_WHAT IS REQUIRED:_
All lines below containing the string "которых" are to be copied.

_INPUT DATA:_
=-=-=

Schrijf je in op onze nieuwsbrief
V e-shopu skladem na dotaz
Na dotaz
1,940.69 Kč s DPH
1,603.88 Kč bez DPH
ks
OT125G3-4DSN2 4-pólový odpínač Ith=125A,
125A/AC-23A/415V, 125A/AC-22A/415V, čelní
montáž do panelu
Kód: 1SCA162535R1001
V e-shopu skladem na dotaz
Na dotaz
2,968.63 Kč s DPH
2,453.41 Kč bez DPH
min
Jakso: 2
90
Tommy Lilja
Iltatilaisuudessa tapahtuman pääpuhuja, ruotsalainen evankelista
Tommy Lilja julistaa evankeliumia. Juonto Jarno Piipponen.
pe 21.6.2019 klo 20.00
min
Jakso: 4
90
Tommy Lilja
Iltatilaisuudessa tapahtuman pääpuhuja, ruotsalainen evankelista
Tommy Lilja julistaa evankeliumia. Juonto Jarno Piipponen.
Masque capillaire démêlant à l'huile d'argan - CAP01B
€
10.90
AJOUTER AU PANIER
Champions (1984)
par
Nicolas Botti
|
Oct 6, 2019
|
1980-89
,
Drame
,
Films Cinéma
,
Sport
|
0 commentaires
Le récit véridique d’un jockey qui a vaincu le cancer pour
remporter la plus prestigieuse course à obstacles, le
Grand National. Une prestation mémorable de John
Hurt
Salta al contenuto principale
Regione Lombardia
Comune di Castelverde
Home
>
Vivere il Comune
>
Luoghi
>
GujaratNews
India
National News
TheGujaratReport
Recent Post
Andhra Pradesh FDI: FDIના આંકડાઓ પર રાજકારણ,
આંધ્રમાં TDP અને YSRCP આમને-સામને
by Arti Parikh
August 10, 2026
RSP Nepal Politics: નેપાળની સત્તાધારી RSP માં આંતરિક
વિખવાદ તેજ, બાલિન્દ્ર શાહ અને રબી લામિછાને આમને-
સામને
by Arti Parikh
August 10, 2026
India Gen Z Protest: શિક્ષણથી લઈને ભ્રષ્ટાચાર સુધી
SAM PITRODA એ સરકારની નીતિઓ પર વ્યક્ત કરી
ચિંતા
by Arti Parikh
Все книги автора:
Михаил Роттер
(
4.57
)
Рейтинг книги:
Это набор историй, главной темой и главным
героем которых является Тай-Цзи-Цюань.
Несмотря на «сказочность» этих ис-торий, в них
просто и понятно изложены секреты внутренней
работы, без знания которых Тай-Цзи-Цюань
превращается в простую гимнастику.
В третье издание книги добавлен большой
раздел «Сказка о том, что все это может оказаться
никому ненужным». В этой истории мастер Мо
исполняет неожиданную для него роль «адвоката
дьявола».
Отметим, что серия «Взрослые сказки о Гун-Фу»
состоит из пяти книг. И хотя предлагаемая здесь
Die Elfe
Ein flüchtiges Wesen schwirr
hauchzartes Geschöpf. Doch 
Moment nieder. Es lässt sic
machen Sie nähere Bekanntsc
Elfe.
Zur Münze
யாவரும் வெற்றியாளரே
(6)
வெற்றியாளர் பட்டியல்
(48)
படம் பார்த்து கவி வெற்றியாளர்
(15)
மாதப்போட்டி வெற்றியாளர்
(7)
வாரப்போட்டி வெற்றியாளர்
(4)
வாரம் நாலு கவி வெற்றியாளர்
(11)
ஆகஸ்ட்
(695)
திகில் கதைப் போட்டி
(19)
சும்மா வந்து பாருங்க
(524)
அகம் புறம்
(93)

=-=-=

_TASK RESPONSE:_
героем которых является Тай-Цзи-Цюань.
работы, без знания которых Тай-Цзи-Цюань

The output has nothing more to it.